▶ [REQUIRED ACTIONS]:
a: Set down, word for word, the stretch of the scaling and optimization module overview below from "Skip to main" through "measure before optimizing.".
b: According to the scaling and optimization module overview below, what is quantization meant to achieve? Answer in one to three sentences.
c: Write what comes next in the scaling and optimization module overview below, picking up after its final line.

▶ [DOCUMENT SECTION]:
Skip to main content
Scaling and optimization

Overview

This module covers essential optimization techniques for production ML systems:
  • Load Testing: Benchmark your models with Locust, k6, and Vegeta
  • Autoscaling: Implement horizontal pod autoscaling with HPA and KNative
  • Async Inference: Decouple inference from API calls using message queues
  • Model Optimization: Reduce latency and costs with quantization
Premature optimization is the root of all evil! Always measure before optimizing.

Learning Objectives

By the end of this module, you will be able to:
  1. Conduct comprehensive load testing on ML APIs
  2. Configure horizontal pod autoscaling for ML workloads
  3. Implement async inference patterns with queues
  4. Apply quantization techniques to optimize model performance
  5. Make data-driven decisions about infrastructure scaling

Prerequisites

  • Completed Module 5 (Model Serving)

(Extracted data entries)
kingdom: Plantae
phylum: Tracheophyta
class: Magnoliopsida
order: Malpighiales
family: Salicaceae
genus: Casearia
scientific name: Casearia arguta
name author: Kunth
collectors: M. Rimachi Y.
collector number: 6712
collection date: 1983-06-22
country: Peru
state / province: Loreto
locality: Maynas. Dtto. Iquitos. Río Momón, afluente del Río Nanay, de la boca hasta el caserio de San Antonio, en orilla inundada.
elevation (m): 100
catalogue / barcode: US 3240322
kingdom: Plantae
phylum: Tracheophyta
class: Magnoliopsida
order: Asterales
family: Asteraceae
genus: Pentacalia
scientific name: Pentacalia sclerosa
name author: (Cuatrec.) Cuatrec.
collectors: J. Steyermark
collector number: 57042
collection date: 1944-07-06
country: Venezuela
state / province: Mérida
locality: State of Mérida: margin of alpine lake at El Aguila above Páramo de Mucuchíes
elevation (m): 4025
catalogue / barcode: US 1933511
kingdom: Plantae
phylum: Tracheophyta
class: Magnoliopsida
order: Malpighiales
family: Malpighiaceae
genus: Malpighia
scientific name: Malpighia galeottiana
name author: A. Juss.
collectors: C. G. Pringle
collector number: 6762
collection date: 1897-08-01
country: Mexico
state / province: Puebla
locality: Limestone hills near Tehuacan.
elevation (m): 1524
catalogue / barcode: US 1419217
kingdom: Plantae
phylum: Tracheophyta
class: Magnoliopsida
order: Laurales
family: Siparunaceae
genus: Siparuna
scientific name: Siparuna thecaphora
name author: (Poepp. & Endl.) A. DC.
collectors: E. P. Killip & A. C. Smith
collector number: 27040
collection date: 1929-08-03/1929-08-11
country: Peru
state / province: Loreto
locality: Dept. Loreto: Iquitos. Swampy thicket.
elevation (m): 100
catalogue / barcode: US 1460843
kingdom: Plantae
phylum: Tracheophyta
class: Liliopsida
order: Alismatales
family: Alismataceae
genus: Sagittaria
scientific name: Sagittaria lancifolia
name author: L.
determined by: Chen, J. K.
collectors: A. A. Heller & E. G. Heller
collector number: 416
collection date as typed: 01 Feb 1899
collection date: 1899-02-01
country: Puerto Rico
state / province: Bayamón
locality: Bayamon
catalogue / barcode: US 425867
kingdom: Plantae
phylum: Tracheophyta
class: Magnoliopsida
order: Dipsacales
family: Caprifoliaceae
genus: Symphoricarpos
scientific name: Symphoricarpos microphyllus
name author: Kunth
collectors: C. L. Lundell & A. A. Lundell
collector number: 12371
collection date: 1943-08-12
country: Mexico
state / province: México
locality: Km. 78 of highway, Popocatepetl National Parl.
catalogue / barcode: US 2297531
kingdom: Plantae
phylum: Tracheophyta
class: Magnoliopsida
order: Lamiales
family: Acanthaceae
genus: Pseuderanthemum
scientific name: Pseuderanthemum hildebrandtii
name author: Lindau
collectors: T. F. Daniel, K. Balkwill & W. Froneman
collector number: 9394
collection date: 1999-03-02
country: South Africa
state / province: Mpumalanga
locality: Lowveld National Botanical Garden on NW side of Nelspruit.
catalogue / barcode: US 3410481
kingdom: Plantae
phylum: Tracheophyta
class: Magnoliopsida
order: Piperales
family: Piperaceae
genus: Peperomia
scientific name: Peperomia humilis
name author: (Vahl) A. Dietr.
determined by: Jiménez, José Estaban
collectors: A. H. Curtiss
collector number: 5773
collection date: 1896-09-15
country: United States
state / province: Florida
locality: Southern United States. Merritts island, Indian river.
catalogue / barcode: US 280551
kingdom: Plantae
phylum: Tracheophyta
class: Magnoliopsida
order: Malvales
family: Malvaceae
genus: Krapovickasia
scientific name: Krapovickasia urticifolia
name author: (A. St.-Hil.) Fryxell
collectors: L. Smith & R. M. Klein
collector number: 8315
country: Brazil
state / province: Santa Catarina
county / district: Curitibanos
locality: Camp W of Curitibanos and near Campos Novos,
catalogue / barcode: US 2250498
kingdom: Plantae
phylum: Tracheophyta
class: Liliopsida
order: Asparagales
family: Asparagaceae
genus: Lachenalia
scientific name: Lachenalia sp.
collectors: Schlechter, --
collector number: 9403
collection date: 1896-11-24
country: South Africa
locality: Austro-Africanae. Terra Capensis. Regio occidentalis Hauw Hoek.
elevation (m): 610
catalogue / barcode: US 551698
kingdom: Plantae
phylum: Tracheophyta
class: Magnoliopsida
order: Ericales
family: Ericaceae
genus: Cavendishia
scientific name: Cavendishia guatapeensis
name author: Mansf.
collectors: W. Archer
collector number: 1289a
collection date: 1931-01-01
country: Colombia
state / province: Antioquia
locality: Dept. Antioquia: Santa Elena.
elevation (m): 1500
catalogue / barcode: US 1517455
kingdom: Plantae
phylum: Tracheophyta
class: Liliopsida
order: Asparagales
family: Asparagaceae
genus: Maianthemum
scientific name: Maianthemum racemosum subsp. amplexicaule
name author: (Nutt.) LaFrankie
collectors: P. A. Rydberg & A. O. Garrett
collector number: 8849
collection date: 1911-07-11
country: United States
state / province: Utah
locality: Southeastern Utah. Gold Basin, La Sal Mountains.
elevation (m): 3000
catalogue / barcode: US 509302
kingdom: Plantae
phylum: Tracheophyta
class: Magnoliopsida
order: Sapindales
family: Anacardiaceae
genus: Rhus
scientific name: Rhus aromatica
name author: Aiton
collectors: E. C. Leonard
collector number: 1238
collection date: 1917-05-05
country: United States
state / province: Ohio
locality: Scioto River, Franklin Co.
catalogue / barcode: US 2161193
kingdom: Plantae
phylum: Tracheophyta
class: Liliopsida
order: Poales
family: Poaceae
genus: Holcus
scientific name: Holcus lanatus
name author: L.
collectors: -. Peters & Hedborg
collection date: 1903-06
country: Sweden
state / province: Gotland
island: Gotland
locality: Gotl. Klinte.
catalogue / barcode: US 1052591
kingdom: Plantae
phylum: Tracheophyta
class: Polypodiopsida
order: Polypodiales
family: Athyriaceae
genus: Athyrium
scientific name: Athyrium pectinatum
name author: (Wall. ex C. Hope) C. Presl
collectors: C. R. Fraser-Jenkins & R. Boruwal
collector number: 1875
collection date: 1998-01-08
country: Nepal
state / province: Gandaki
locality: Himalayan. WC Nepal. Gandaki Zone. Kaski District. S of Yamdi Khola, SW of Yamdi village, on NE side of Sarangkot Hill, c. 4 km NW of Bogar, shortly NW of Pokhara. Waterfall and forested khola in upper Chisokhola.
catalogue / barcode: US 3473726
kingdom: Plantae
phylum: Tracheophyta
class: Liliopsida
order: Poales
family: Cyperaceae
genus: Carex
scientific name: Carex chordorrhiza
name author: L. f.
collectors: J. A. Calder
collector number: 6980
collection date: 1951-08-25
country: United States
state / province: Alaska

▶ [EXERCISE RESPONSES]:
a:
Skip to main content
Scaling and optimization

Overview

This module covers essential optimization techniques for production ML systems:
  • Load Testing: Benchmark your models with Locust, k6, and Vegeta
  • Autoscaling: Implement horizontal pod autoscaling with HPA and KNative
  • Async Inference: Decouple inference from API calls using message queues
  • Model Optimization: Reduce latency and costs with quantization
Premature optimization is the root of all evil! Always measure before optimizing.

b: Quantization is meant to reduce latency and costs. The overview lists it under model optimization, and one of the module's learning objectives is to apply quantization techniques to optimize model performance.

c:
  • Running Kubernetes cluster (kind or cloud provider)
  • Deployed ML model API
  • Basic understanding of HTTP load testing

Module Structure

Load Testing

Benchmark your APIs with Locust, k6, and Vegeta

Autoscaling

Configure HPA and KNative autoscaling

Async Inference

Implement queue-based inference patterns

Quantization

Optimize models with quantization techniques

Setup

Create Kubernetes Cluster

kind create cluster --name ml-in-production

Monitor with k9s

k9s -A

Configure Secrets

export WANDB_API_KEY='your-key-here'
kubectl create secret generic wandb --from-literal=WANDB_API_KEY=$WANDB_API_KEY

Deploy Services

Deploy the APIs from Module 5:
kubectl create -f ./k8s/app-fastapi.yaml
kubectl create -f ./k8s/app-triton.yaml
kubectl create -f ./k8s/app-streamlit.yaml
kubectl create -f ./k8s/kserve-inferenceserver.yaml

Key Concepts

Performance Metrics

When optimizing ML systems, track these key metrics:
  • Latency: Response time (p50, p95, p99)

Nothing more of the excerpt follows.